You brought string cheese to the strip club
Send us your Text From Last Night!
How do I tell my hairdresser I want a hair style I saw in a porn video?
Not many people can say they've been photo bombed by an antelope. I sure did.
Did I really just send a work email with cum instead of come? feck me
Restaurants Roasting People Who Gave Them Negative Yelp Reviews (25 Pics)
He cried & told me I reminded him off his mother. I don't want to talk about it. I want to drink about it.

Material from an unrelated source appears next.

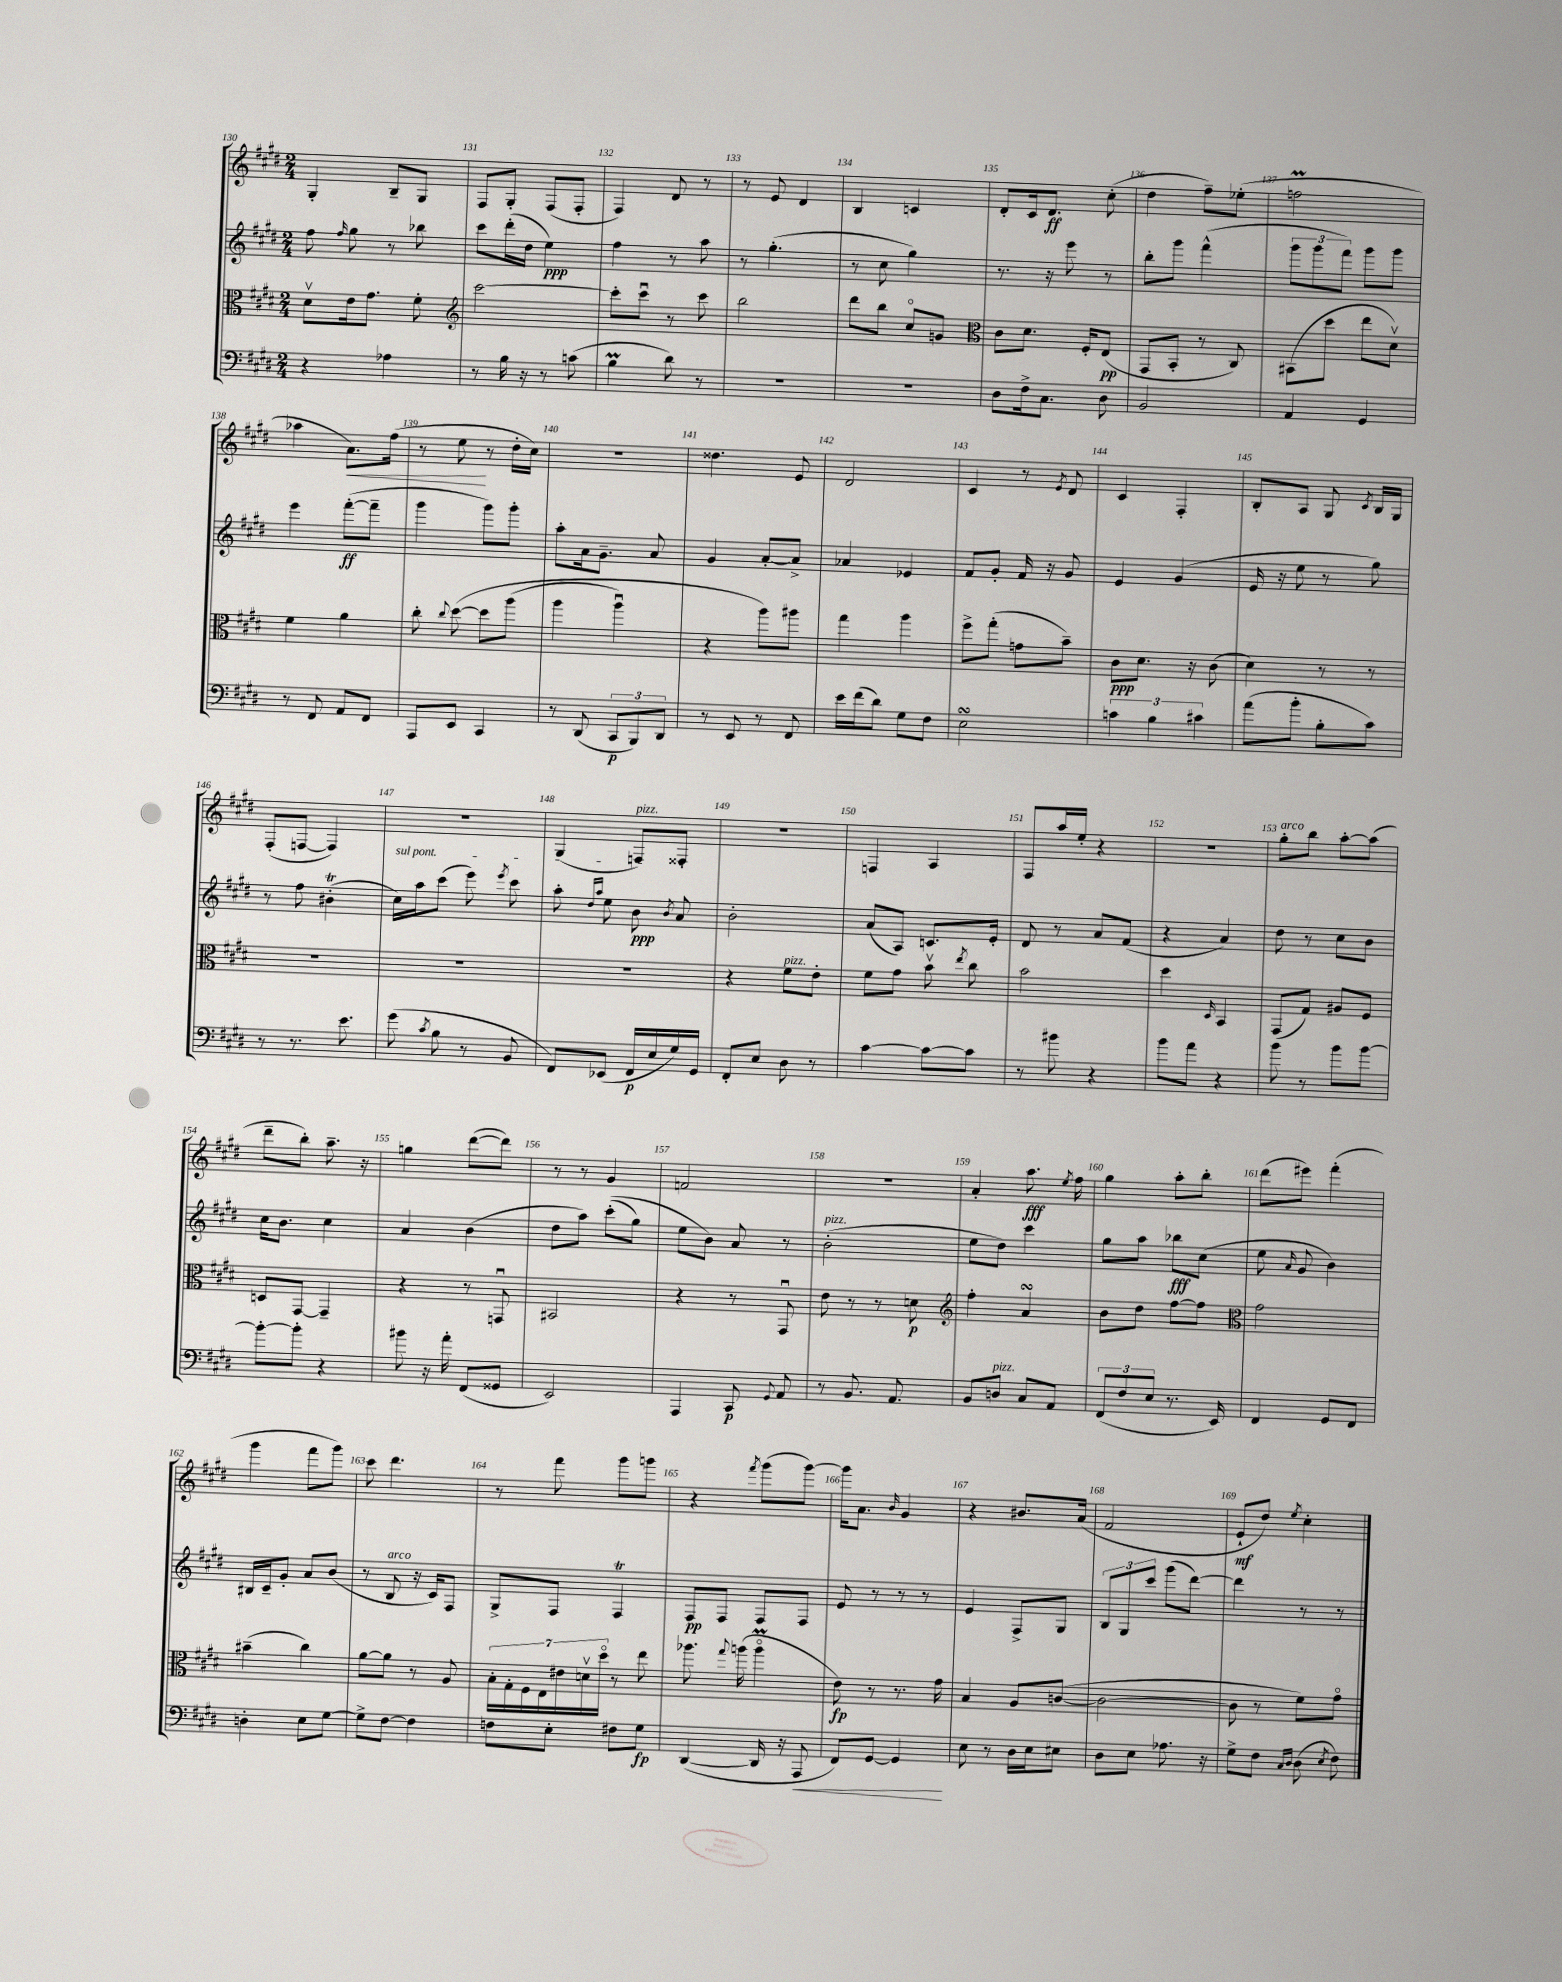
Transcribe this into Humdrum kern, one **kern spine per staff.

Thanks for launching me off you reverse cowgirl. I think I chipped a tooth.
Still pimpin that dick in the cornfields. Now it's just transferred to the local bar.
Less adorably, the dog stared me down, yelping, while I gave him a morning blowie.
Maybe if I get to know him I'll stop wanting to fuck his wife so much.
Woman Posts Harassing DMs From Creep Online, Now He’s Upset Because People Told His Mom
I'm not letting you use my bathroom unsupervised anymore. You peed in the sink thinking it was a urinal...
I'n not even sure we went out, but I know we broke into a cemetery.
I m a li title tea p or short and sto u. T.... Here is my haaandley
C ANGT CATCH NE IM THE GIBNGER BREAS MAB
When your hungover saltines taste like hope...
He made me choke him and call him Papi..so all in all a good night.